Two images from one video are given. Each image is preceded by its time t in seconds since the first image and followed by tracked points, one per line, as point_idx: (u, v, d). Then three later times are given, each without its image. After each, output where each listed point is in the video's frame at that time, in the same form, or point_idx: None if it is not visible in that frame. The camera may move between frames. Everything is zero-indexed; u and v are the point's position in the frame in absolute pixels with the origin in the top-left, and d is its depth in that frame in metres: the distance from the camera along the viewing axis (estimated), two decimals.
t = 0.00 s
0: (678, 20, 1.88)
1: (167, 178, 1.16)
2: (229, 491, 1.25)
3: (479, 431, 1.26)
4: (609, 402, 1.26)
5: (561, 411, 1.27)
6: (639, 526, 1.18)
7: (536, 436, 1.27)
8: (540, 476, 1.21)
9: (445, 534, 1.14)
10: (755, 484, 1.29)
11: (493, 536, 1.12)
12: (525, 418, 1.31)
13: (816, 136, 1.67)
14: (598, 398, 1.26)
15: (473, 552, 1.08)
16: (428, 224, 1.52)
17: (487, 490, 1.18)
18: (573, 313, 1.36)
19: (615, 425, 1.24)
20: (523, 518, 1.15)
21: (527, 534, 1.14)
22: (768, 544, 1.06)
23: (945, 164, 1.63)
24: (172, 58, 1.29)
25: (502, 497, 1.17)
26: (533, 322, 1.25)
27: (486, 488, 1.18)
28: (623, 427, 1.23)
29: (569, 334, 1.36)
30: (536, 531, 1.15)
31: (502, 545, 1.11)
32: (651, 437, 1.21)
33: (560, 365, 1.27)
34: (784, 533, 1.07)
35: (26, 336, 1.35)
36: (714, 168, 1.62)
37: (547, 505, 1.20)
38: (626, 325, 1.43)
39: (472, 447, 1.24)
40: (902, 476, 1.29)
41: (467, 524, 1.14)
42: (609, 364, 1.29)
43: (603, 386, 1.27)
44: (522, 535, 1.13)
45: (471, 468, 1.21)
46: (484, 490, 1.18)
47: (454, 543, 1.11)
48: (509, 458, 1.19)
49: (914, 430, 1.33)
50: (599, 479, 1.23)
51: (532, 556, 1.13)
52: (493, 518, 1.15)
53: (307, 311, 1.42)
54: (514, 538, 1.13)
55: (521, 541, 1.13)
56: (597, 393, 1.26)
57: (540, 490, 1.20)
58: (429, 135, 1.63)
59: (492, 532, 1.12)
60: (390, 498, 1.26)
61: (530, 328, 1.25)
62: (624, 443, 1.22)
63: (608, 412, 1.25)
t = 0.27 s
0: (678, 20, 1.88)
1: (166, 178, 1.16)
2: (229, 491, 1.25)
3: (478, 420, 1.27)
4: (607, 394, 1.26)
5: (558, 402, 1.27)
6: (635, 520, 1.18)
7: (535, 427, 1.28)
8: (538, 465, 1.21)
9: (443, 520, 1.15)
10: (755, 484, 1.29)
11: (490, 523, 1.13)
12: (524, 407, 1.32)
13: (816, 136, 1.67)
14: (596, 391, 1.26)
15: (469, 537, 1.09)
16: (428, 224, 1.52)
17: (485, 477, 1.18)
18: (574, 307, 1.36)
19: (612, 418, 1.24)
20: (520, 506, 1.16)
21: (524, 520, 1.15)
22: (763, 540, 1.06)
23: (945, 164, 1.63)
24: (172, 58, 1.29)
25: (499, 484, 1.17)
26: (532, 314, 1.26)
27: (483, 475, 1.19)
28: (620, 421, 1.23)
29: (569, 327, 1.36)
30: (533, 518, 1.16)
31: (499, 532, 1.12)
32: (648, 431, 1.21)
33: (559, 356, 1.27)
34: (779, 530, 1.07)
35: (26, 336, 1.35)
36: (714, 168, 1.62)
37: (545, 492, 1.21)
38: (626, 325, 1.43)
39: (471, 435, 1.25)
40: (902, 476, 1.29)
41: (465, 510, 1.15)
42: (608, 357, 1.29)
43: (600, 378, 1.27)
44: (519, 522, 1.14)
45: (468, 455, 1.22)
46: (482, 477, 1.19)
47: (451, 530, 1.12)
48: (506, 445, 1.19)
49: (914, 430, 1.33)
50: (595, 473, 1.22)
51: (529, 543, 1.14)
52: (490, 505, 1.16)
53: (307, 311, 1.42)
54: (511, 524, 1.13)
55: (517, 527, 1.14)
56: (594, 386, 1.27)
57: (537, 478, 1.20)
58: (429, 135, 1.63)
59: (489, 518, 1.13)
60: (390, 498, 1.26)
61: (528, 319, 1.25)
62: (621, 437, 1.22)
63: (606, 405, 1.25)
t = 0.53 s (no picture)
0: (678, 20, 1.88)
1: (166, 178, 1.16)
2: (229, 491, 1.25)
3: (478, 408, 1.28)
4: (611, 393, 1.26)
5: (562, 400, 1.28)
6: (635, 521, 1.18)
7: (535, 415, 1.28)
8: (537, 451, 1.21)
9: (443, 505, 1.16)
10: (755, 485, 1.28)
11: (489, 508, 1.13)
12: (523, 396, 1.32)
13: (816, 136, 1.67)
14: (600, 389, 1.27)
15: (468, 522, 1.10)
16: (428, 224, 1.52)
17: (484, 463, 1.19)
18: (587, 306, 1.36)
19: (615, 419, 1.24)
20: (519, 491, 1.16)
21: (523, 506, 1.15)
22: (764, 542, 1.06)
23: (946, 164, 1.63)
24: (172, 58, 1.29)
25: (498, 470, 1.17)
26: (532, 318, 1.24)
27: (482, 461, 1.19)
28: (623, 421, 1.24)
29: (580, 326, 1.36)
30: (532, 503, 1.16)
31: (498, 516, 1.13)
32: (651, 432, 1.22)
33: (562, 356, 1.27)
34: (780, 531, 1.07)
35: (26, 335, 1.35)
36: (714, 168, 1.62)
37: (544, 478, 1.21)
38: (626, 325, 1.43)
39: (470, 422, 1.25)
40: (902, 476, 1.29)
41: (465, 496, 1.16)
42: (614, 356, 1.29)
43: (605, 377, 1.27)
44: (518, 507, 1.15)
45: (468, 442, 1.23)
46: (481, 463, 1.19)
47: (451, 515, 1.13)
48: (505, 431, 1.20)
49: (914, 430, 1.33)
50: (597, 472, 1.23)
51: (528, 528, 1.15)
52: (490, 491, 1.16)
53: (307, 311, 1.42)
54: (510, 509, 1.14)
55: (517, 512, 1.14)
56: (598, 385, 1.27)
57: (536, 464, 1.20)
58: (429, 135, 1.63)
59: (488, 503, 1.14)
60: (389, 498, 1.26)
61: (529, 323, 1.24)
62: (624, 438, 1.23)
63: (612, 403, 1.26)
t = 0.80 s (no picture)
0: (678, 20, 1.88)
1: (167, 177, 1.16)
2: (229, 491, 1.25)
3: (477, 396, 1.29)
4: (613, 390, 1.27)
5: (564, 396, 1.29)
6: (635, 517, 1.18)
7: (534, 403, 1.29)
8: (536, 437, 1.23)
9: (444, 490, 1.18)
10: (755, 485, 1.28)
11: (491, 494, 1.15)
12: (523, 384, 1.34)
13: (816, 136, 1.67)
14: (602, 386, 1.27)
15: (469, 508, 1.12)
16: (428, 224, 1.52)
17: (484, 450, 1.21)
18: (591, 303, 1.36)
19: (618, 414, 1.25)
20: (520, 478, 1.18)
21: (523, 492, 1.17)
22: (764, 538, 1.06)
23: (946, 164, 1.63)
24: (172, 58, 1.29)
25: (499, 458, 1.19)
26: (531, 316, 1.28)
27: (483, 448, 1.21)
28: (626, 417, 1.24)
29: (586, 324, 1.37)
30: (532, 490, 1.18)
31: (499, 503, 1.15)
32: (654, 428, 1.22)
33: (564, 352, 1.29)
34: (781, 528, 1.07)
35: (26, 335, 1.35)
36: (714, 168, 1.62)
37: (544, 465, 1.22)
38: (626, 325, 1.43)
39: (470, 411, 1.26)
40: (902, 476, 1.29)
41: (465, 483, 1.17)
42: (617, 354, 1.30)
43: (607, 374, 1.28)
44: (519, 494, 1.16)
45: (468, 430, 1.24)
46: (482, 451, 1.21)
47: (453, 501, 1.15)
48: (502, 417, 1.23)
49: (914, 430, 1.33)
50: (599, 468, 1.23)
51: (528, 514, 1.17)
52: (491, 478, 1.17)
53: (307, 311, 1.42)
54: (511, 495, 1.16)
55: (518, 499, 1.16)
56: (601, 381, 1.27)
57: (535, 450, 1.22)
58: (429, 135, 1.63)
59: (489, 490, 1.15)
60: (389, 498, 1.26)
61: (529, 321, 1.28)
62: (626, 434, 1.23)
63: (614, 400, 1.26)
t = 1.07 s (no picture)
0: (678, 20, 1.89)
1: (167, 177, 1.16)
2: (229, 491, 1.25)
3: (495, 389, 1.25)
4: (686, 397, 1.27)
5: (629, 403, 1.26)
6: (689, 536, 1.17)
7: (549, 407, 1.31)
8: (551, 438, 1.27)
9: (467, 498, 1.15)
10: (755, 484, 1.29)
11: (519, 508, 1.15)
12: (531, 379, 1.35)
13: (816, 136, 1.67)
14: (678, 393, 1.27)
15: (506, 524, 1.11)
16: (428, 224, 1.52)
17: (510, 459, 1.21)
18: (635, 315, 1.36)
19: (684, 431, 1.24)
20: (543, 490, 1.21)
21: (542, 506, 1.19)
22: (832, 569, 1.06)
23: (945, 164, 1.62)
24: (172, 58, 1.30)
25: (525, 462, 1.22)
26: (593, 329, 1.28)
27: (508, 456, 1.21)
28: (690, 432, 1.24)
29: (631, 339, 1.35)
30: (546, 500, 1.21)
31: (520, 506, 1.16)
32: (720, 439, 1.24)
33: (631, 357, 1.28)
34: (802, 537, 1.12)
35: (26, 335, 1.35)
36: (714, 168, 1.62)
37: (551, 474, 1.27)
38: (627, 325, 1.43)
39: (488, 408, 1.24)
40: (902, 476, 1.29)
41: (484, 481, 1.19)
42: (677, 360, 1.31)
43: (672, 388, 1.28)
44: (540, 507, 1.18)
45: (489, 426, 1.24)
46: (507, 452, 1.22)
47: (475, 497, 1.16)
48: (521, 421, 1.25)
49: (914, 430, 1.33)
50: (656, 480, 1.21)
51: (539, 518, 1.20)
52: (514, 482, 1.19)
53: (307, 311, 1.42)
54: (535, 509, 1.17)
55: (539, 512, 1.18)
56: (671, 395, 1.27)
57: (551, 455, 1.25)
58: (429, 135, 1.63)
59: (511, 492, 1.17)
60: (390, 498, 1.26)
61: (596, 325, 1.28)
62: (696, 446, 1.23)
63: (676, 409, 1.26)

####################

### TASK TO CARRY OUT
Please write out, exactly as they appear above, only the lines in the stretch from the line with "11: (490, 523, 1.13)" through the line with "30: (533, 518, 1.16)".

### RESPONSE
11: (490, 523, 1.13)
12: (524, 407, 1.32)
13: (816, 136, 1.67)
14: (596, 391, 1.26)
15: (469, 537, 1.09)
16: (428, 224, 1.52)
17: (485, 477, 1.18)
18: (574, 307, 1.36)
19: (612, 418, 1.24)
20: (520, 506, 1.16)
21: (524, 520, 1.15)
22: (763, 540, 1.06)
23: (945, 164, 1.63)
24: (172, 58, 1.29)
25: (499, 484, 1.17)
26: (532, 314, 1.26)
27: (483, 475, 1.19)
28: (620, 421, 1.23)
29: (569, 327, 1.36)
30: (533, 518, 1.16)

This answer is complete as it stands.